Yarn bombing, or knitted and crocheted graffiti, is a relatively new phenomenon, but in the last couple of years it has cropped up in most major Canadian cities. Taking the form of tree sweaters, parking meter cozies, and even knit shoes tossed over power lines, these acts of rebellion inspire both delight and a surprising level of vitriol in the communities where they appear.
I've noticed that yarn graffiti tends to attract a different sort of criticism than the spray-paint variety. Rarely does anyone complain that it's an eyesore, but many are quick to proclaim the uselessness of knitting a cozy for a parking meter when one could be knitting a hat for the homeless instead. It's funny, though, because I've never heard anyone suggest that an artist painting a public mural should be sprucing up houses for Habitat for Humanity instead. Perhaps the criticism of yarn graffiti stems from knitting being seen strictly as a craft -- meant to create functional, useful objects -- rather than a means of creating art.
Yarn Bombing: The Art of Crochet and Knit Graffiti is a new book by Mandy Moore (no, not that Mandy Moore) and Leanne Prain. It calls itself "the definitive guidebook to covert textile street art" and the description is apt, and not just because it is the only guidebook on the topic. Moore and Prain trace the concept back to a group of Houston-area knitters collectively known as Knitta, who in 2005 started tagging local door handles and car antennae with knitted cozies. Since then, yarn bombing has shown up all over the world, with examples beautifully photographed and documented for the book.

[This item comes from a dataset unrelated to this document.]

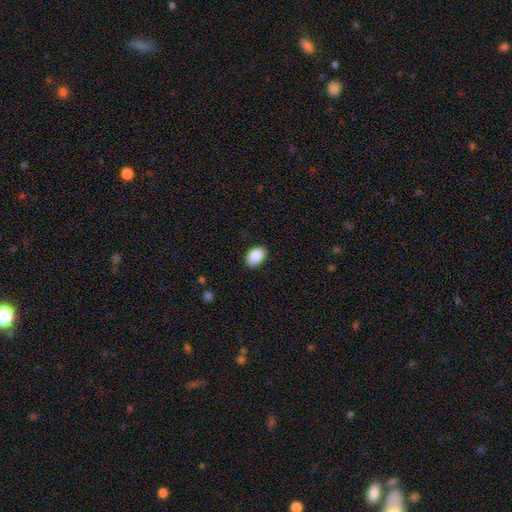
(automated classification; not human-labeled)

Yarn Bombing is not just a history of the movement, but a how-to guide for aspiring yarn bombers themselves, with sections on everything from how to correctly size your knitted tags for the best fit on a specific target, to meeting other people with the same interest in yarn graffiti. The section on choosing your own yarn bombing moniker may seem a little silly to some, but the guidelines on what to do if you get caught tagging are a nice touch. The authors go beyond yarn bombing in the final chapter, showcasing art installations in the same spirit. Some of these impressive works include a full-size tank completely covered by a crocheted cozy, and a giant knitted hare sprawled in the Italian countryside as if dropped there from a plane.
Knitters tend to be a demanding audience. As fascinating as a book on the history of knitting, or knitting as art, may be, knitters are unlikely to give it more than a passing glance if it doesn't contain at least a few patterns. This fact wasn't lost on Moore (an editor of the successful online knitting magazine and pattern source knitty.com) and Prain. Interspersed among the interviews with noteworthy yarn bombers and tips for successful tagging are over a dozen knitting and a few crochet patterns. Most of the patterns are directly related to the topic of the book, such as tree sweaters and yarn mushrooms for "planting." There are, however, a few garments and accessories as well, including a very simple but well-designed sweater by Moore.
Most knitters who pick up the book won't be disappointed, even if they don't intend to wage a full-scale yarn bombing campaign in their own neighbourhood. Yarn Bombing is a good reminder that craft, yarn-based or otherwise, is as legitimate a form of expression as any other medium.